For the data below, give again exactly the lines from the one containing "void operator()(int x, int" through the one containing "Functors in the", both ends included, and no others.

-------------------------

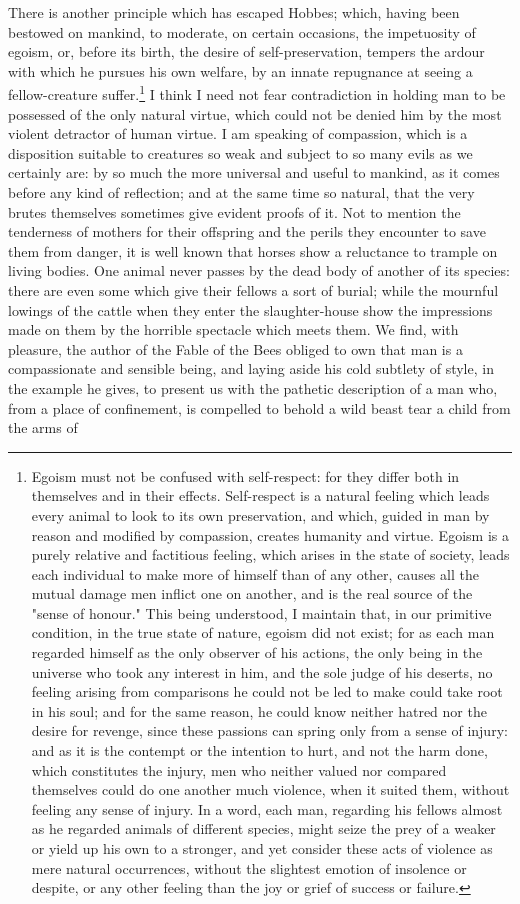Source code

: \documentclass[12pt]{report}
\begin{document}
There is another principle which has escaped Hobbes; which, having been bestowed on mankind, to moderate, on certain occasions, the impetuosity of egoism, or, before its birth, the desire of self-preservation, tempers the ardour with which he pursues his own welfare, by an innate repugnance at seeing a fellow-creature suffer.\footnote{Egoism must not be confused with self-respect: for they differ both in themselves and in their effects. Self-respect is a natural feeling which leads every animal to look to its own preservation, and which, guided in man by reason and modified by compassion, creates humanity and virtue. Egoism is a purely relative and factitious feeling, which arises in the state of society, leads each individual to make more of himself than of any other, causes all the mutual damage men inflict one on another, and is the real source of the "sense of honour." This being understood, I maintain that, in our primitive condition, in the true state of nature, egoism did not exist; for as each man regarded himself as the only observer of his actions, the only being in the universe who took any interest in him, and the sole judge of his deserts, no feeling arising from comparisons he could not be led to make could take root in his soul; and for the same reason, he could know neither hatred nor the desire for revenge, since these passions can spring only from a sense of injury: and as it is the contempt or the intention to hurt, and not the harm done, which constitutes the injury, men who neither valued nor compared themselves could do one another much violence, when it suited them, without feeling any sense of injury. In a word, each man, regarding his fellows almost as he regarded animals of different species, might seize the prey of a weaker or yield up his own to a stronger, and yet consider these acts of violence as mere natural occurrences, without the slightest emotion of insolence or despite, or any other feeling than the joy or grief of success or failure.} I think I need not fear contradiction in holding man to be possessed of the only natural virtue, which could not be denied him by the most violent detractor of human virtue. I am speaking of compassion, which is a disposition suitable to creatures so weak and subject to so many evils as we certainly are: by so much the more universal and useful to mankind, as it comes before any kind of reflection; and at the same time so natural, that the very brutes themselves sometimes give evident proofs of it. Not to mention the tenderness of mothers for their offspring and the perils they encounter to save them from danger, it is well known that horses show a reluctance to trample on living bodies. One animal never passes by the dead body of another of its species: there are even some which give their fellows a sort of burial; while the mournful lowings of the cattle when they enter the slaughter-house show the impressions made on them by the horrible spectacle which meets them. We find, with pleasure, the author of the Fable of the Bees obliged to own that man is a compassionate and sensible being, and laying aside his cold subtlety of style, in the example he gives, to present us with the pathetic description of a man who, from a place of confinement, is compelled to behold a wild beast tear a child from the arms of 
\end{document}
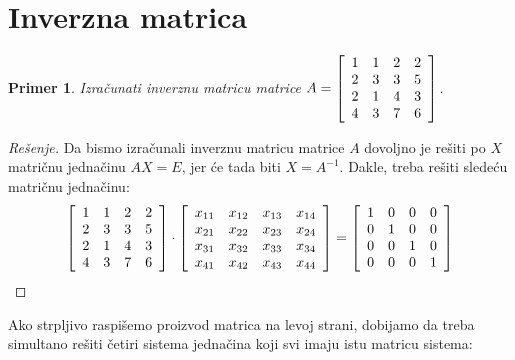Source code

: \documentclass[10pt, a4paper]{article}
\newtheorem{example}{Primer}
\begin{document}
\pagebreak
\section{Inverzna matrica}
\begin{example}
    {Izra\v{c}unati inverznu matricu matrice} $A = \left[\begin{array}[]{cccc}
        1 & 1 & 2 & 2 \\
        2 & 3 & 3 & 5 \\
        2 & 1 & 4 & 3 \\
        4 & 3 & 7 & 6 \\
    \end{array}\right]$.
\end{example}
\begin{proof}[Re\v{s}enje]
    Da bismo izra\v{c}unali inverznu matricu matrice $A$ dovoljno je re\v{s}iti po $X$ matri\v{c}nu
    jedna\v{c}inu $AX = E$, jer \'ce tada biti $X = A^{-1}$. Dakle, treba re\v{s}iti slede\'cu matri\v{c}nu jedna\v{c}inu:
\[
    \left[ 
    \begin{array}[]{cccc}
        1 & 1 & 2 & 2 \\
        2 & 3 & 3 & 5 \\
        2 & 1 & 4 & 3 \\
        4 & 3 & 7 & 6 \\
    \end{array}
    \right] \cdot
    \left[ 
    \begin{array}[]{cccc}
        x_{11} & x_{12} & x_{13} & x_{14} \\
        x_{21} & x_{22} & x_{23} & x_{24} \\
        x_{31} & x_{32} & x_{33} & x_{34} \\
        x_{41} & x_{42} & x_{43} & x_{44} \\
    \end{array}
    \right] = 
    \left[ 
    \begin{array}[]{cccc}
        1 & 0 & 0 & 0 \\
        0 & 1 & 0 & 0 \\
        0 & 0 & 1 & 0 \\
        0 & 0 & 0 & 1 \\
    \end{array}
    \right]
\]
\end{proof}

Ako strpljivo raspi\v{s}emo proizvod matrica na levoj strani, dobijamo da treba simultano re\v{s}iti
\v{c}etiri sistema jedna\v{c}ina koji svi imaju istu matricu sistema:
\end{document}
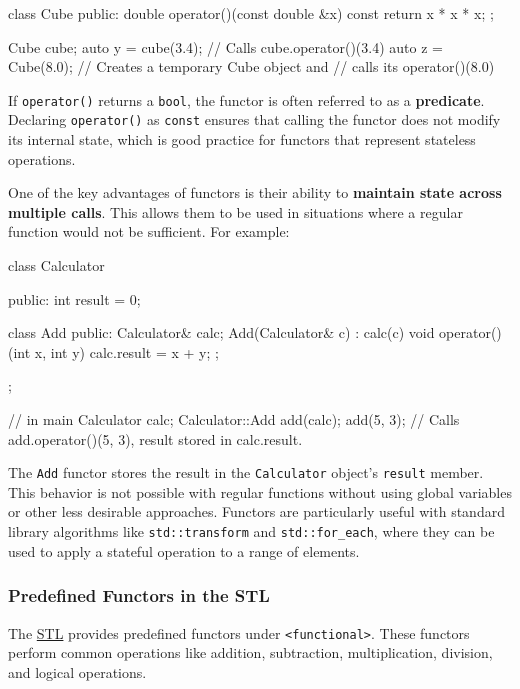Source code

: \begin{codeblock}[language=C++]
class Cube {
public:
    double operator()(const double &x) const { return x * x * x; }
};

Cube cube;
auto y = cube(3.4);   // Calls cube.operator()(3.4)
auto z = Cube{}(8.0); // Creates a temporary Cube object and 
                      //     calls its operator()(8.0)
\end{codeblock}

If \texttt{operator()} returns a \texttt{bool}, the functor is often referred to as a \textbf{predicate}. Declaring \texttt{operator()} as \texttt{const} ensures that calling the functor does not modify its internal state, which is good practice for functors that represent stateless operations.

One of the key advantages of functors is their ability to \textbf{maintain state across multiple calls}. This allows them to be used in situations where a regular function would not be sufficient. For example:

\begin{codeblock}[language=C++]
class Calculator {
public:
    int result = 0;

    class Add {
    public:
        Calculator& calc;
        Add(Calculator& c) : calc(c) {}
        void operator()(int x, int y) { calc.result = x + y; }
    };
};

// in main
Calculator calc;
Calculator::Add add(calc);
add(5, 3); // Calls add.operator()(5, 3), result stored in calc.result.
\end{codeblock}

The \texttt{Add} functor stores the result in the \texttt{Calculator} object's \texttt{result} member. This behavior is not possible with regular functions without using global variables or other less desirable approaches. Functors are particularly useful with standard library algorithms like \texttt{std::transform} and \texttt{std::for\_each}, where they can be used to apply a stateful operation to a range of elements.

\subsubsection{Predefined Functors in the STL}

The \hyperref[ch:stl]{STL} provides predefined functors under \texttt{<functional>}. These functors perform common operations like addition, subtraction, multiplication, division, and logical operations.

-------------------------

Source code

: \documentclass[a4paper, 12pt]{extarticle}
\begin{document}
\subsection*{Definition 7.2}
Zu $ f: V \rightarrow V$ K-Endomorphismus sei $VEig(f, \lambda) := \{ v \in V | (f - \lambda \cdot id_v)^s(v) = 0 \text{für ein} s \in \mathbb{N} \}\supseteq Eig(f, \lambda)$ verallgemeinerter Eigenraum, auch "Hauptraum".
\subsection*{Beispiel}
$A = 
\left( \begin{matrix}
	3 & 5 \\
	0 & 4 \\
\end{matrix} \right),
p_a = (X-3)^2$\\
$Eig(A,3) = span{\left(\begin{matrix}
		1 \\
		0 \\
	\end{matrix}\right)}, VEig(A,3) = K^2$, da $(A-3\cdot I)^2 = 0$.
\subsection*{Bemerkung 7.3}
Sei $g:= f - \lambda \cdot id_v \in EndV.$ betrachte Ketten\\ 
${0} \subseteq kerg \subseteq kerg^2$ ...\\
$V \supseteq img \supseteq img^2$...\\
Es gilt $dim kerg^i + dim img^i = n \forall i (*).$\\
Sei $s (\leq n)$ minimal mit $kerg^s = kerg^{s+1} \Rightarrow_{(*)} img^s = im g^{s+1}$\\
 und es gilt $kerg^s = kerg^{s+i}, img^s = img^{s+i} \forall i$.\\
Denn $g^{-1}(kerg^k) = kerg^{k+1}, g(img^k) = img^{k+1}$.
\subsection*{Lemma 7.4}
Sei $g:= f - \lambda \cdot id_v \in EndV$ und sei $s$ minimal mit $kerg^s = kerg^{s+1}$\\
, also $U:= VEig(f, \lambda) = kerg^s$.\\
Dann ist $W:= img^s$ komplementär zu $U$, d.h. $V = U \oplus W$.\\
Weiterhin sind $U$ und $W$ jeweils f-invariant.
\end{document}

-------------------------

RESPONSE AREA:
        void operator()(int x, int y) { calc.result = x + y; }
    };
};

// in main
Calculator calc;
Calculator::Add add(calc);
add(5, 3); // Calls add.operator()(5, 3), result stored in calc.result.
\end{codeblock}

The \texttt{Add} functor stores the result in the \texttt{Calculator} object's \texttt{result} member. This behavior is not possible with regular functions without using global variables or other less desirable approaches. Functors are particularly useful with standard library algorithms like \texttt{std::transform} and \texttt{std::for\_each}, where they can be used to apply a stateful operation to a range of elements.

\subsubsection{Predefined Functors in the STL}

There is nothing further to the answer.